[DATA TO EXAMINE Boundary: Start]
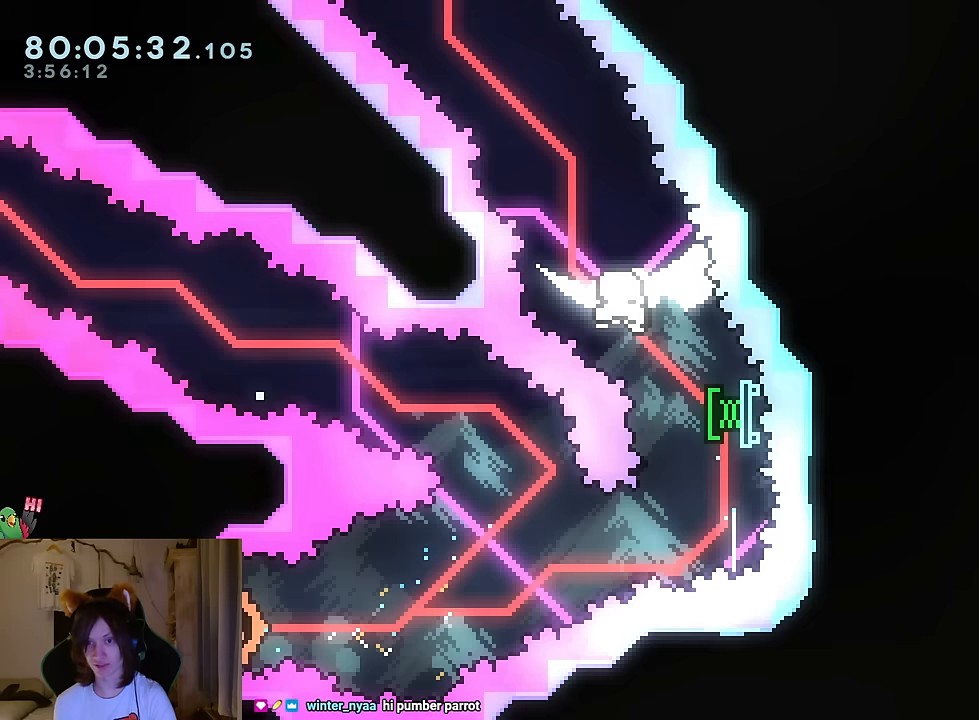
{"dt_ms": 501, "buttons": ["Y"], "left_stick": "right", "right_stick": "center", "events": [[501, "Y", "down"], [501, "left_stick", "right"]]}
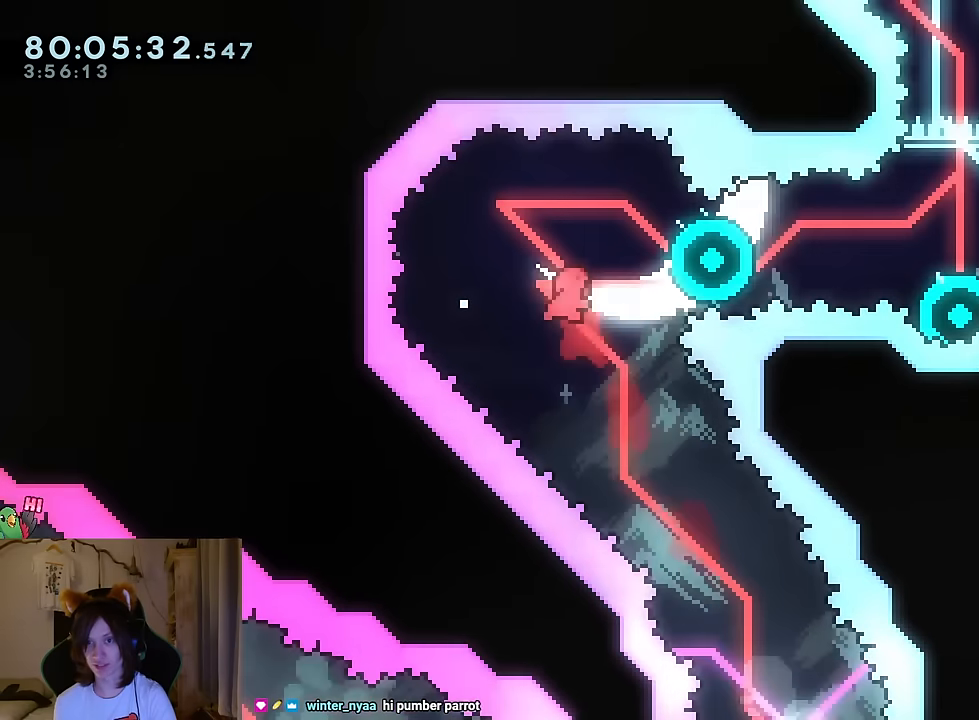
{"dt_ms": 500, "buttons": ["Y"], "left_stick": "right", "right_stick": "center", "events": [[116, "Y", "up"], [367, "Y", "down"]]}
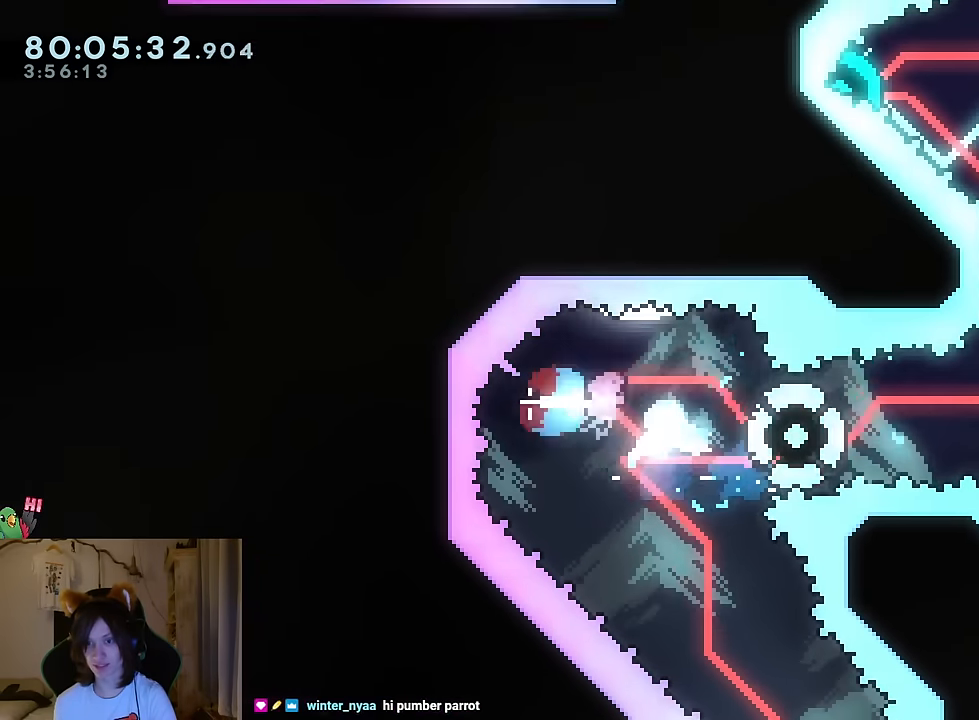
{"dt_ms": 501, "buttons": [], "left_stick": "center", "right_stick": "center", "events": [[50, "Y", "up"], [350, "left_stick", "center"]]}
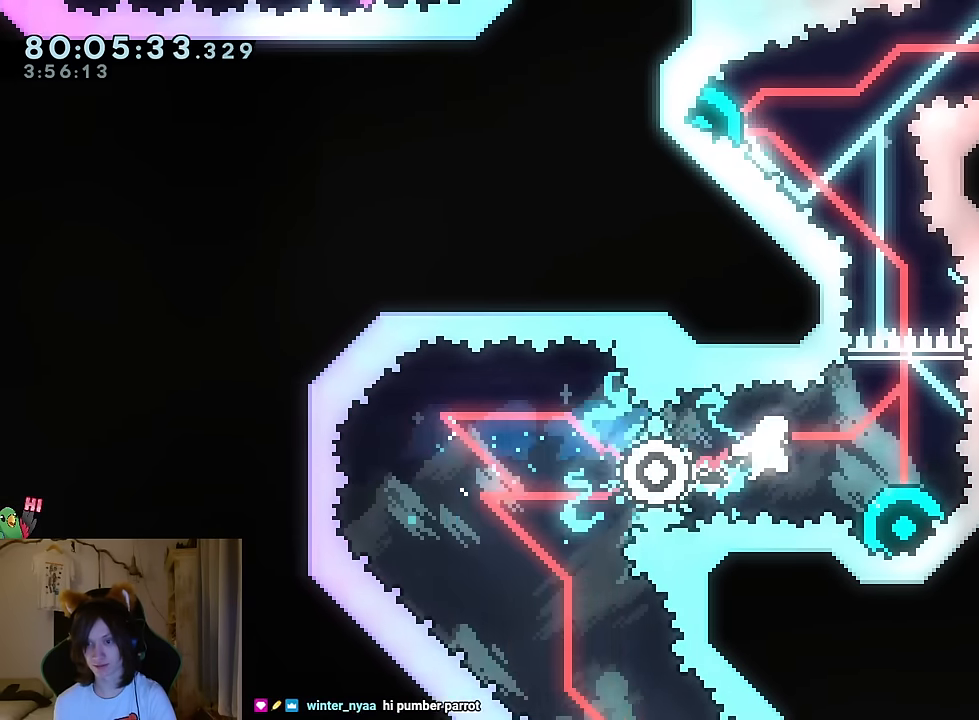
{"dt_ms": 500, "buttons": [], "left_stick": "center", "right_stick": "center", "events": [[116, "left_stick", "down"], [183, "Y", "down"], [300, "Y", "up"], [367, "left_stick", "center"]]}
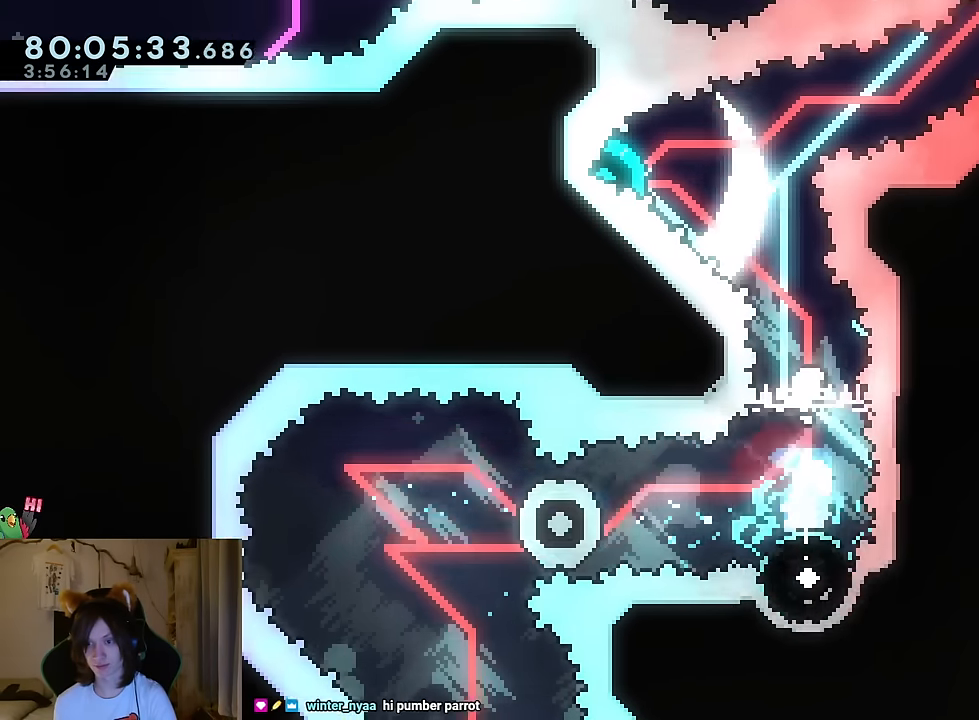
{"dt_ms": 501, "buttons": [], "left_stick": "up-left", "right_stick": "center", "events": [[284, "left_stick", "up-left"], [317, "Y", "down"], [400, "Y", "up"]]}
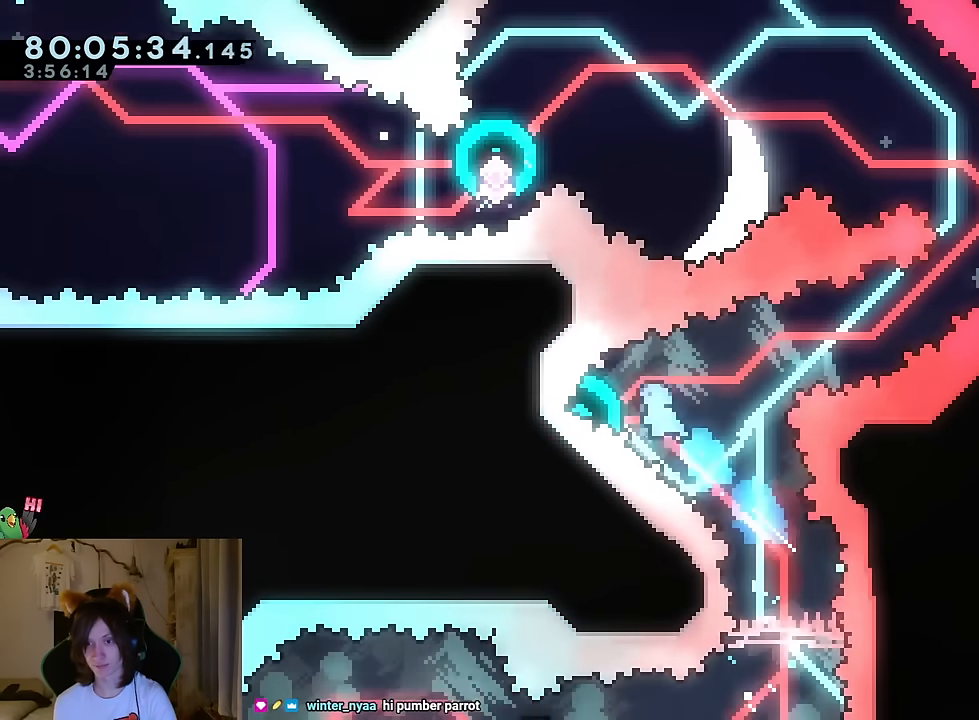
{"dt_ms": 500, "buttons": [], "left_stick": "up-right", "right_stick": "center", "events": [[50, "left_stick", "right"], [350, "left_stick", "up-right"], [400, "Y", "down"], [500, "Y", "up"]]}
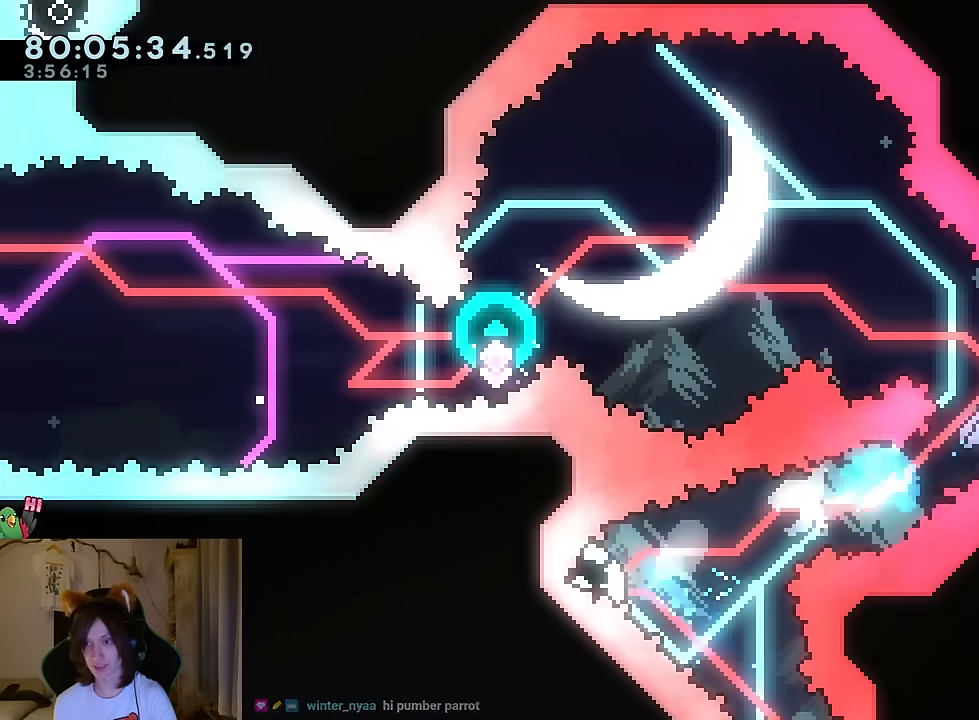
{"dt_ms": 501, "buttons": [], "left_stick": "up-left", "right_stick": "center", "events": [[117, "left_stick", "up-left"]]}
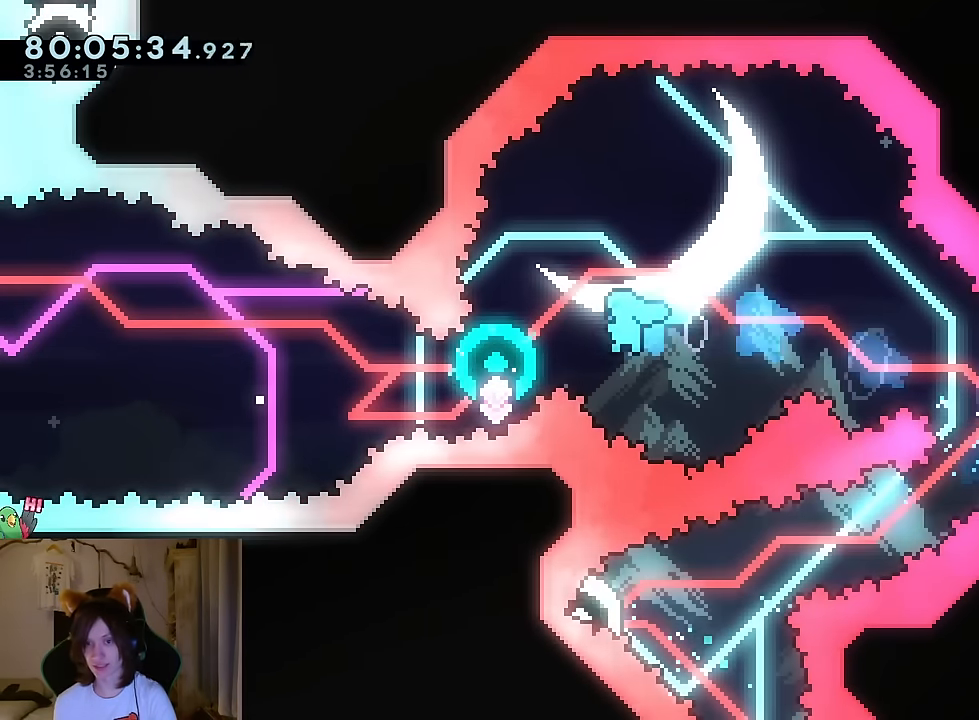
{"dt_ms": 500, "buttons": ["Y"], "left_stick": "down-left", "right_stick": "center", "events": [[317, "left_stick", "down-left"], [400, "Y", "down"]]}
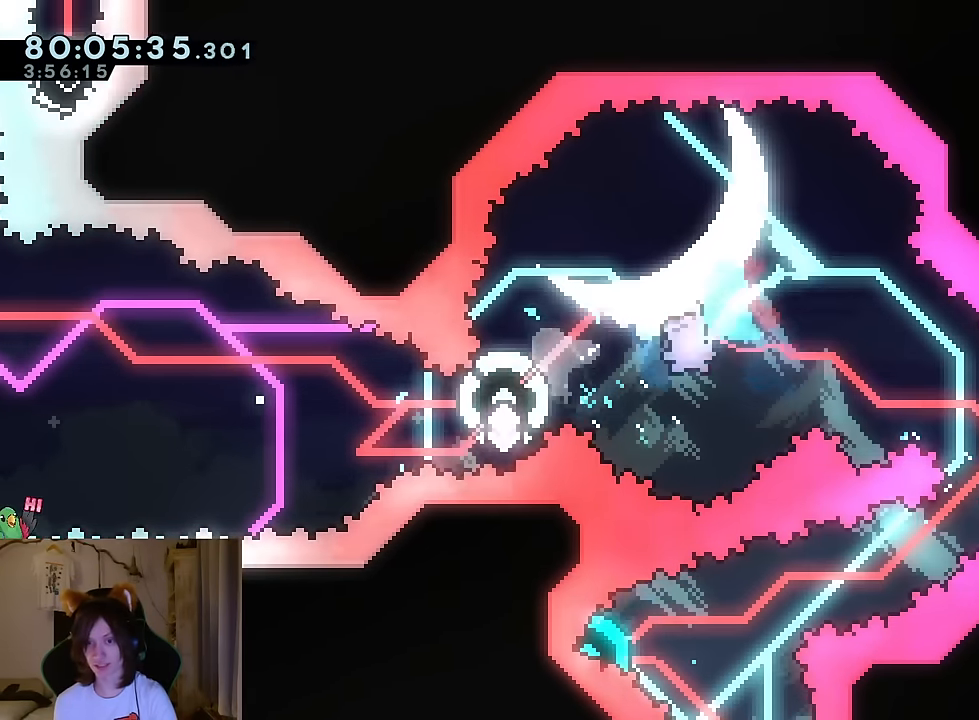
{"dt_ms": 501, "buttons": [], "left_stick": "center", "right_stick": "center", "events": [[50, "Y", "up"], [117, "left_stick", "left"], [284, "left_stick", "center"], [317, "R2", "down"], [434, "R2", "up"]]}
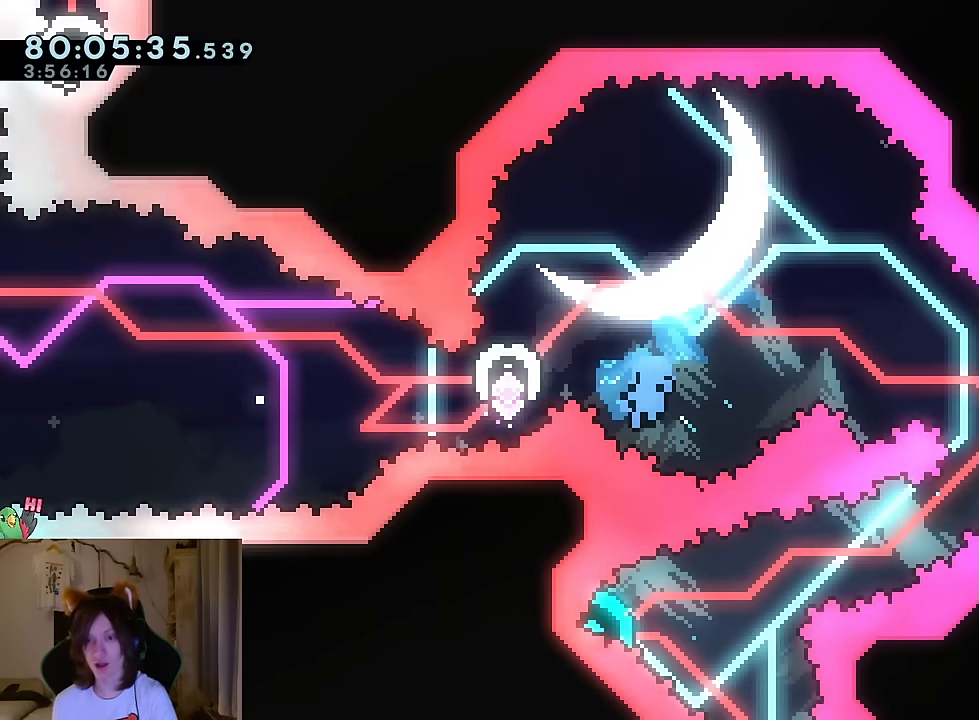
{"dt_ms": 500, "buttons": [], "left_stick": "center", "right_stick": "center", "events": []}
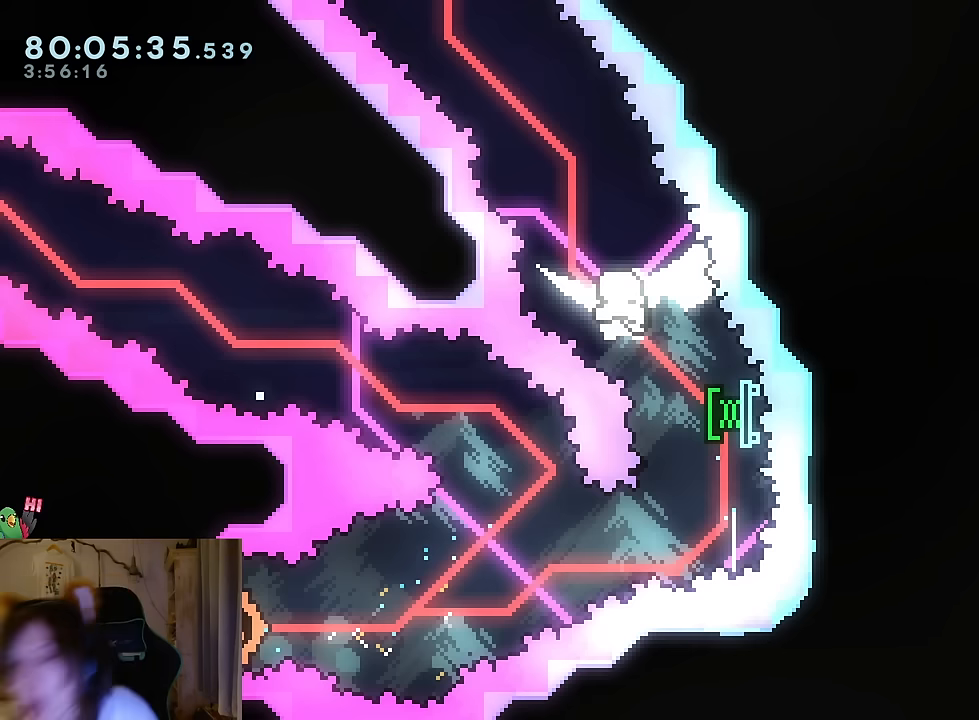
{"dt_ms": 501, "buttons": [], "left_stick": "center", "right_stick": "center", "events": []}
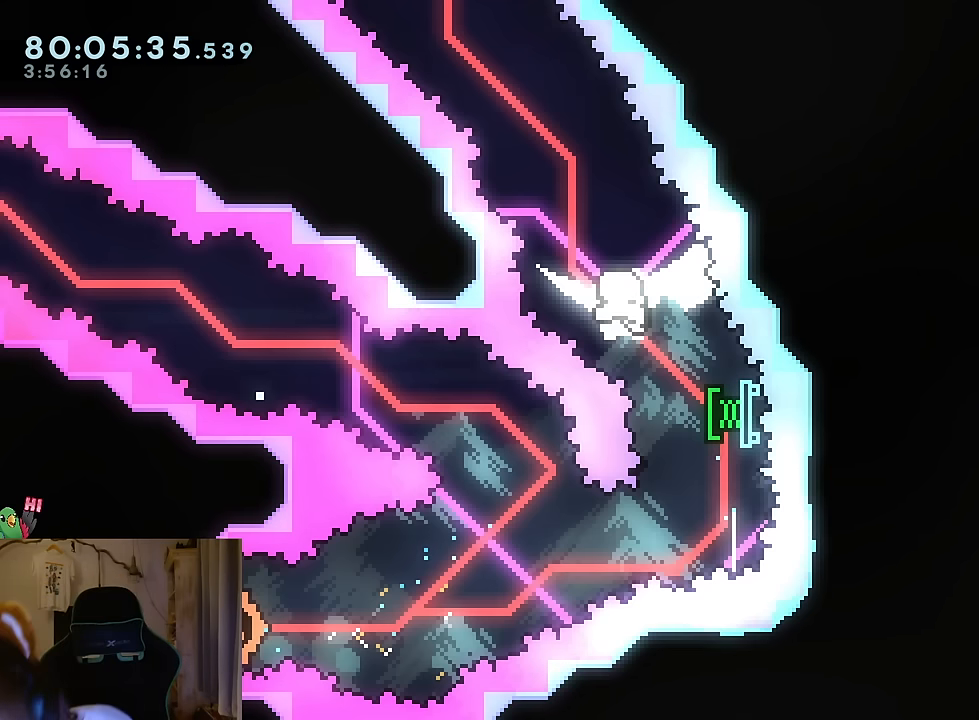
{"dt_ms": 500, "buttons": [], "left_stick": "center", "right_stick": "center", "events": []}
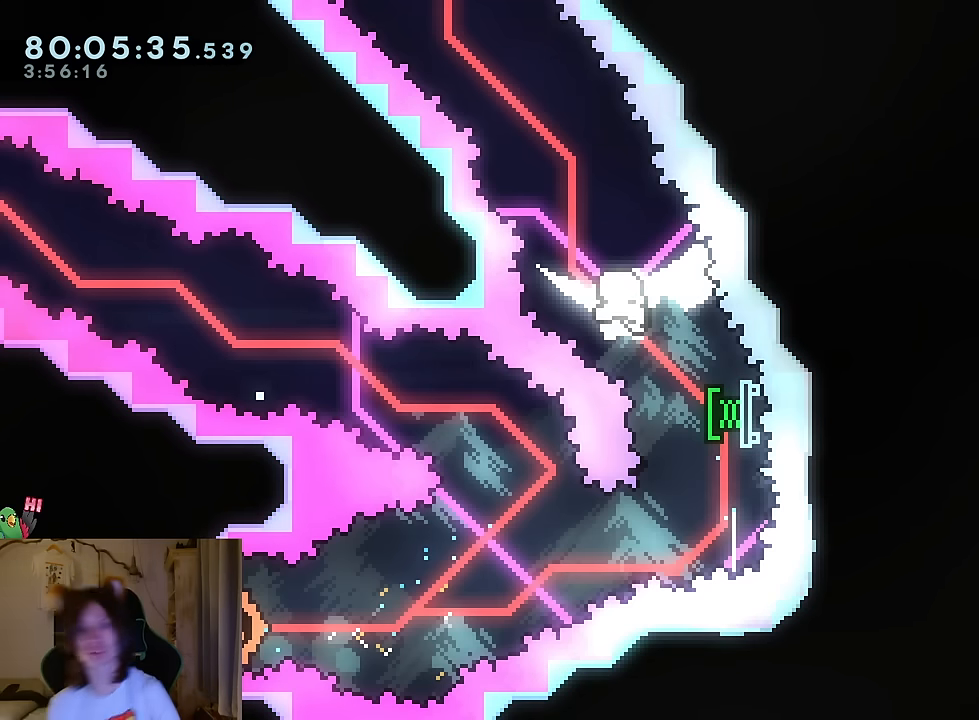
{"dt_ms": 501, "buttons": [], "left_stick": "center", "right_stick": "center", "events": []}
[DATA TO EXAMINE Boundary: End]
Please reproduce each entry exactly as given and omit the pictures.

> ANSWER BOX
{"dt_ms": 501, "buttons": ["Y"], "left_stick": "right", "right_stick": "center", "events": [[501, "Y", "down"], [501, "left_stick", "right"]]}
{"dt_ms": 500, "buttons": ["Y"], "left_stick": "right", "right_stick": "center", "events": [[116, "Y", "up"], [367, "Y", "down"]]}
{"dt_ms": 501, "buttons": [], "left_stick": "center", "right_stick": "center", "events": [[50, "Y", "up"], [350, "left_stick", "center"]]}
{"dt_ms": 500, "buttons": [], "left_stick": "center", "right_stick": "center", "events": [[116, "left_stick", "down"], [183, "Y", "down"], [300, "Y", "up"], [367, "left_stick", "center"]]}
{"dt_ms": 501, "buttons": [], "left_stick": "up-left", "right_stick": "center", "events": [[284, "left_stick", "up-left"], [317, "Y", "down"], [400, "Y", "up"]]}
{"dt_ms": 500, "buttons": [], "left_stick": "up-right", "right_stick": "center", "events": [[50, "left_stick", "right"], [350, "left_stick", "up-right"], [400, "Y", "down"], [500, "Y", "up"]]}
{"dt_ms": 501, "buttons": [], "left_stick": "up-left", "right_stick": "center", "events": [[117, "left_stick", "up-left"]]}
{"dt_ms": 500, "buttons": ["Y"], "left_stick": "down-left", "right_stick": "center", "events": [[317, "left_stick", "down-left"], [400, "Y", "down"]]}
{"dt_ms": 501, "buttons": [], "left_stick": "center", "right_stick": "center", "events": [[50, "Y", "up"], [117, "left_stick", "left"], [284, "left_stick", "center"], [317, "R2", "down"], [434, "R2", "up"]]}
{"dt_ms": 500, "buttons": [], "left_stick": "center", "right_stick": "center", "events": []}
{"dt_ms": 501, "buttons": [], "left_stick": "center", "right_stick": "center", "events": []}
{"dt_ms": 500, "buttons": [], "left_stick": "center", "right_stick": "center", "events": []}
{"dt_ms": 501, "buttons": [], "left_stick": "center", "right_stick": "center", "events": []}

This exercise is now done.